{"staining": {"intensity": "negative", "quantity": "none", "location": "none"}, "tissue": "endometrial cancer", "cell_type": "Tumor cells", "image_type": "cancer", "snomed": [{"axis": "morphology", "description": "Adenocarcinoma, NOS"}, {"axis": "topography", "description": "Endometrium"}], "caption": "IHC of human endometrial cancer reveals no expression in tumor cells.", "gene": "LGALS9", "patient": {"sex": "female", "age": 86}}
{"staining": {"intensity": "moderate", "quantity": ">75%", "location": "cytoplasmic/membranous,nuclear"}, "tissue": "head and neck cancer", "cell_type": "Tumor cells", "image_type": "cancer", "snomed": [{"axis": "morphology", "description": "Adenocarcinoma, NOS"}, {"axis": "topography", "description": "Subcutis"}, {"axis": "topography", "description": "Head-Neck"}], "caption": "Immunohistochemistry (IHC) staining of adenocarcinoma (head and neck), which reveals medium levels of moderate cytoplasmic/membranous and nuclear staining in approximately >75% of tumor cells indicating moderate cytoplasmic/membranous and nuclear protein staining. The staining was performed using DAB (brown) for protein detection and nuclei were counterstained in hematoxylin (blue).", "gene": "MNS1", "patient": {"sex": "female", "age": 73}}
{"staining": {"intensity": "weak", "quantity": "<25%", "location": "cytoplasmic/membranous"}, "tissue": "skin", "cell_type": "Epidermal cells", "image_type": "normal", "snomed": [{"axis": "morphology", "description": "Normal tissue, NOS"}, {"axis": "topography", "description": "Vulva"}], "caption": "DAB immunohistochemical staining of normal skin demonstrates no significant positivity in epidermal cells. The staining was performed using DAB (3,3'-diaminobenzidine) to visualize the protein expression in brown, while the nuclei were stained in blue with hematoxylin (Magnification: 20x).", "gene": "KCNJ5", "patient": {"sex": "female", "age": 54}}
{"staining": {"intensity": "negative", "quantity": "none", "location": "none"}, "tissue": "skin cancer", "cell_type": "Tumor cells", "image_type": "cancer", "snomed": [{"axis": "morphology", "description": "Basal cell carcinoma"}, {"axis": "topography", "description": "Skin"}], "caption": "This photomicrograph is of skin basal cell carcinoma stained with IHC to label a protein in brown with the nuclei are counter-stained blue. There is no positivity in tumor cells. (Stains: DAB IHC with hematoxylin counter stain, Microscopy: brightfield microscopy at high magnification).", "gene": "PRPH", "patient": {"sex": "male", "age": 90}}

▶ _Task goal_
A word-for-word copy of the full listing is required.

▶ _Answer box_
{"staining": {"intensity": "negative", "quantity": "none", "location": "none"}, "tissue": "endometrial cancer", "cell_type": "Tumor cells", "image_type": "cancer", "snomed": [{"axis": "morphology", "description": "Adenocarcinoma, NOS"}, {"axis": "topography", "description": "Endometrium"}], "caption": "IHC of human endometrial cancer reveals no expression in tumor cells.", "gene": "LGALS9", "patient": {"sex": "female", "age": 86}}
{"staining": {"intensity": "moderate", "quantity": ">75%", "location": "cytoplasmic/membranous,nuclear"}, "tissue": "head and neck cancer", "cell_type": "Tumor cells", "image_type": "cancer", "snomed": [{"axis": "morphology", "description": "Adenocarcinoma, NOS"}, {"axis": "topography", "description": "Subcutis"}, {"axis": "topography", "description": "Head-Neck"}], "caption": "Immunohistochemistry (IHC) staining of adenocarcinoma (head and neck), which reveals medium levels of moderate cytoplasmic/membranous and nuclear staining in approximately >75% of tumor cells indicating moderate cytoplasmic/membranous and nuclear protein staining. The staining was performed using DAB (brown) for protein detection and nuclei were counterstained in hematoxylin (blue).", "gene": "MNS1", "patient": {"sex": "female", "age": 73}}
{"staining": {"intensity": "weak", "quantity": "<25%", "location": "cytoplasmic/membranous"}, "tissue": "skin", "cell_type": "Epidermal cells", "image_type": "normal", "snomed": [{"axis": "morphology", "description": "Normal tissue, NOS"}, {"axis": "topography", "description": "Vulva"}], "caption": "DAB immunohistochemical staining of normal skin demonstrates no significant positivity in epidermal cells. The staining was performed using DAB (3,3'-diaminobenzidine) to visualize the protein expression in brown, while the nuclei were stained in blue with hematoxylin (Magnification: 20x).", "gene": "KCNJ5", "patient": {"sex": "female", "age": 54}}
{"staining": {"intensity": "negative", "quantity": "none", "location": "none"}, "tissue": "skin cancer", "cell_type": "Tumor cells", "image_type": "cancer", "snomed": [{"axis": "morphology", "description": "Basal cell carcinoma"}, {"axis": "topography", "description": "Skin"}], "caption": "This photomicrograph is of skin basal cell carcinoma stained with IHC to label a protein in brown with the nuclei are counter-stained blue. There is no positivity in tumor cells. (Stains: DAB IHC with hematoxylin counter stain, Microscopy: brightfield microscopy at high magnification).", "gene": "PRPH", "patient": {"sex": "male", "age": 90}}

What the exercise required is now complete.